Like many invertebrates, tardigrades molt out of their skin as they grow. But they don’t only molt their skin; they also shed their mouthpart, called a stylet. Why do they do this? And how do they have the ability to regrow an entirely new mouth on a weekly basis? When they lay eggs, it’s usually between one and ten, but why does the number vary? Is it environmental or caloric? All of these questions just go to show that despite becoming famous, the tardigrade is still very much an animal of mystery. And even when we think we do know something, we can be thrown a curveball once in a while.
At the time of my visit, Dr. Tenlen had recently finished a protocol and was awaiting her paper’s publication. But there was just one little problem. Scientists at a lab in Poland had their own paper in the pipeline regarding Dr.

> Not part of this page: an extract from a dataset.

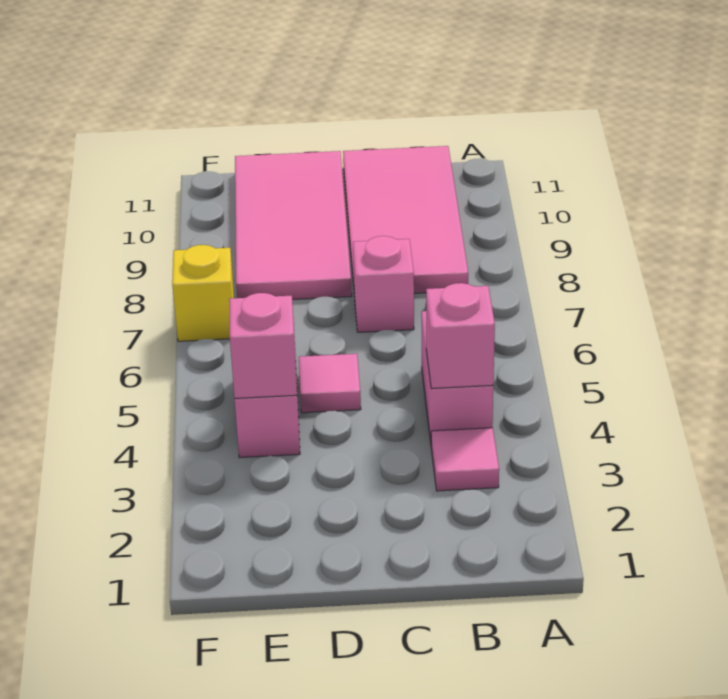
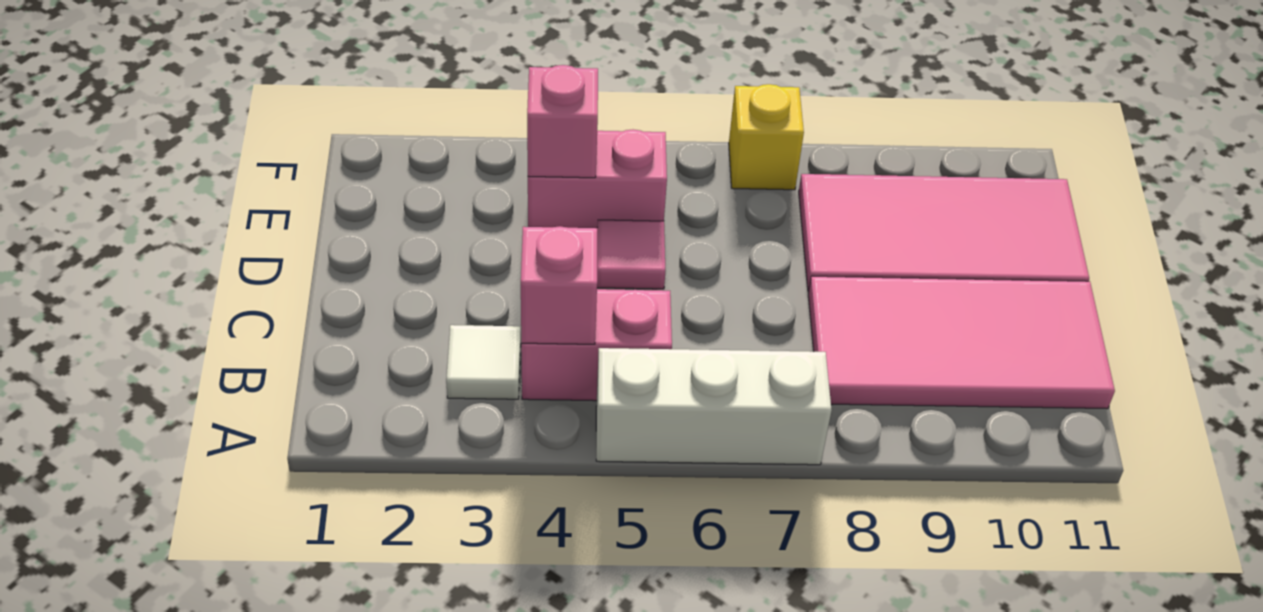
none -> white 1x3 brick [596,348,832,465]
pink 1x1 tile [431,428,499,491] -> white 1x1 tile [446,325,521,399]
pink 1x1 brick [353,236,414,332] -> none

Tenlen’s lab species, which at that time was called Hypsibius dujardini. The question they were asking was this: Was Hypsibius dujardini actually Hypsibius dujardini? There may have been a translation error from the original French species description to Italian, causing a potential breakdown in the species identification. It was possible the Hypsibius dujardini species currently in labs around the world could actually have been an entirely different species. Such a simple question of identity, but with huge implications. Eventually, the lab in Poland found that, based on some anatomical differences, Hypsibius dujardini is actually Hypsibius exemplaris.